Deadham Hard eBook

This eBook from the Gutenberg Project consists of approximately 604 pages of information about Deadham Hard.

Deadham Hard eBook

This eBook from the Gutenberg Project consists of approximately 604 pages of information about Deadham Hard.

“I dislike saying such disagreeable things to you, but it can’t be avoided.  It would be cowardly of me not to tell you the truth.—­You shall have the brougham the day after to-morrow, and I’ll write to Miss Minett in the morning, and tell her you will call for her and her sister, on your way to Marychurch, and that you will bring them back at night.  I will give Patch his orders myself, so that there may be no confusion.  And I will subscribe a pound to the expenses of the choir treat.  That is all I can promise in the way of help.”

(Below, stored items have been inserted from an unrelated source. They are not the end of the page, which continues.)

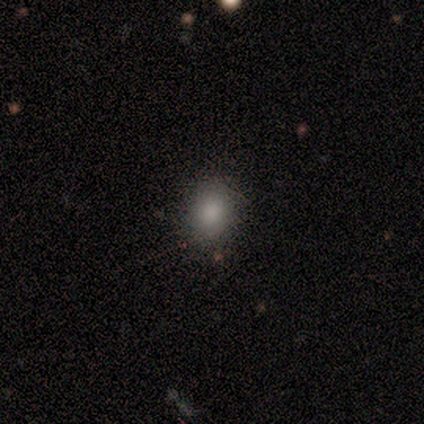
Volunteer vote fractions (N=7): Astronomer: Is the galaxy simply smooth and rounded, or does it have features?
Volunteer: smooth — 86%.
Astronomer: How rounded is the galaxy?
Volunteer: round — 67%.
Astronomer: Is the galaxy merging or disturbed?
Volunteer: none — 83%.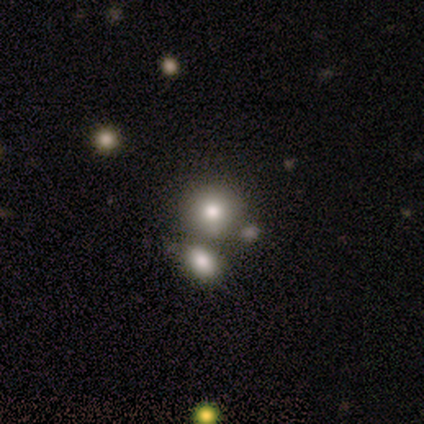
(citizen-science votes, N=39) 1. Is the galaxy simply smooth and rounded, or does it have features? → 62% smooth, 21% featured or disk, 18% star or artifact.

“But—­but—­Damaris, think of the position in which you place me!  I cannot be thrust aside thus.  I will not submit.  It is so humiliating, so—­so—­I offered the horses.  I told the vicar he might consider it settled about the extra brake”—­

“I know.  That was a mistake.  You had no right to make such an offer.”

For justice must take its course.  Theresa must be saved from herself.  Still her implacable young saviour, in proportion as victory appeared assured, began to feel sad.  For it grew increasingly plain that Theresa was not of the stuff of which warriors, any more than saints, are made.  Stand up to her and she collapsed like a pricked bubble.—­So little was left, a scum of colourless soap suds, in which very certainly there is no fight.  Again she showed a pitiful being, inviting chivalrous forbearance.

“You are very hard,” she lamented, “and you are always inclined to side with the servants against me.  You seem to take pleasure in undermining my influence, while I am so ready and anxious to devote myself to you.  You know there is nothing, nothing I would not do for you and—­and for Sir Charles.”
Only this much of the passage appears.